Data in this exercise
* * * * * * *
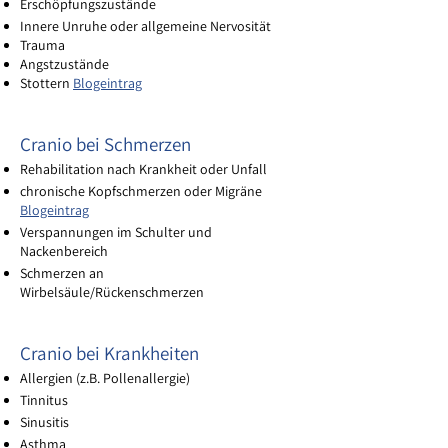
Erschöpfungszustände
Innere Unruhe oder allgemeine Nervosität
Trauma
Angstzustände
Stottern
Blogeintrag
Cranio bei Schmerzen
Rehabilitation nach Krankheit oder Unfall
chronische Kopfschmerzen oder Migräne
Blogeintrag
Verspannungen im Schulter und
Nackenbereich
Schmerzen an
Wirbelsäule/Rückenschmerzen
Cranio bei Krankheiten
Allergien (z.B. Pollenallergie)
Tinnitus
Sinusitis
Asthma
* * * * * * *
Task statement
Each line of the listing that contains the word "Cranio" must be counted. Give only the resulting figure.

Your response
2